(Pose landmark coordinates)
<<<<

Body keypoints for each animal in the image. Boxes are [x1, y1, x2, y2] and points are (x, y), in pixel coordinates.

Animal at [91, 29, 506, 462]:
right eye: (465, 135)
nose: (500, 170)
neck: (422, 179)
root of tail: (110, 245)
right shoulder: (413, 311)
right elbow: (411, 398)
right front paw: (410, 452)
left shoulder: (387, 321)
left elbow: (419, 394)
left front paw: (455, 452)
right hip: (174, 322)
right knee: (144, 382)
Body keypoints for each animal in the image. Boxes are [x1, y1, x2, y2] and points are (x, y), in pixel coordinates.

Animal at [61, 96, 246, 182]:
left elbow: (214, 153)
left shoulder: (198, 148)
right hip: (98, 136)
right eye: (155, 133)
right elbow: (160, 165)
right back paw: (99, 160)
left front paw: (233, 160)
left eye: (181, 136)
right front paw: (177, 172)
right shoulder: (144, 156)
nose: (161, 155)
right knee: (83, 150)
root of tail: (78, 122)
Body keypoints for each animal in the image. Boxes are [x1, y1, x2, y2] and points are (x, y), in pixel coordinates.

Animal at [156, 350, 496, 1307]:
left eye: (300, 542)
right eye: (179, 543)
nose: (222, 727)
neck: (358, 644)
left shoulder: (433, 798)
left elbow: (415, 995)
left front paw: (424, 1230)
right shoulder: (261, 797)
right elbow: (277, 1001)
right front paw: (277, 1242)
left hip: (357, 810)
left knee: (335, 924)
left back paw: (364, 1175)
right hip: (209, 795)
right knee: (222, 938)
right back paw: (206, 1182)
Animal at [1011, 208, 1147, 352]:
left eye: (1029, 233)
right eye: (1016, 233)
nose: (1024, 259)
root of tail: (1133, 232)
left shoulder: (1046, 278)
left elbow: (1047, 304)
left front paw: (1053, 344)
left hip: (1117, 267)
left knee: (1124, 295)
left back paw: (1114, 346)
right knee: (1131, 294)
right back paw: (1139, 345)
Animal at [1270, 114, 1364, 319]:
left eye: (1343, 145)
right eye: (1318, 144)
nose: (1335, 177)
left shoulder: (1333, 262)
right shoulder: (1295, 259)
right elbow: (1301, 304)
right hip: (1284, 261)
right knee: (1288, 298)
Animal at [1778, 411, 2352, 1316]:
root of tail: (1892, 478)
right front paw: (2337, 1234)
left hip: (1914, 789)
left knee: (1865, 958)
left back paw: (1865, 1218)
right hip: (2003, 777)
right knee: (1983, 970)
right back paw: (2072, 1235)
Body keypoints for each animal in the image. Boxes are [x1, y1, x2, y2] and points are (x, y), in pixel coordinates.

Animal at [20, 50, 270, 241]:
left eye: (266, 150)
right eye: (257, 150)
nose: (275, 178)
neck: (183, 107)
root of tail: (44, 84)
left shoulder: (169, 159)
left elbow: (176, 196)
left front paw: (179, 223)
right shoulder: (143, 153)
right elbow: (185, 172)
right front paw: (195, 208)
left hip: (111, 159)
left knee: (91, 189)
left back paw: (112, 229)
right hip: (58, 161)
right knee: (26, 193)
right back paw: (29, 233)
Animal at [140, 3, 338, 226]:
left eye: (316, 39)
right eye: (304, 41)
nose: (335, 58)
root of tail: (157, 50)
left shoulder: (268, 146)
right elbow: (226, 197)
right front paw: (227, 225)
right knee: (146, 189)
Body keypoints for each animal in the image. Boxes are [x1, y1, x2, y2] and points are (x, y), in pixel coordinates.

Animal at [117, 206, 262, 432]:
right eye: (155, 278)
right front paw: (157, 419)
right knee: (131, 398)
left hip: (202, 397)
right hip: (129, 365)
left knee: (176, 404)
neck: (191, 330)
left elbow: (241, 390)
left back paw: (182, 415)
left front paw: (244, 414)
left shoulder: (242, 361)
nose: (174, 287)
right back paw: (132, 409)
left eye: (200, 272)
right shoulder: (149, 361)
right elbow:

>>>>

Your task is to quote, without any alteration, the lines running from the top of the records to the line that holds "right hip: (174, 322)", both included.

Body keypoints for each animal in the image. Boxes are [x1, y1, x2, y2] and points are (x, y), in pixel coordinates.

Animal at [91, 29, 506, 462]:
right eye: (465, 135)
nose: (500, 170)
neck: (422, 179)
root of tail: (110, 245)
right shoulder: (413, 311)
right elbow: (411, 398)
right front paw: (410, 452)
left shoulder: (387, 321)
left elbow: (419, 394)
left front paw: (455, 452)
right hip: (174, 322)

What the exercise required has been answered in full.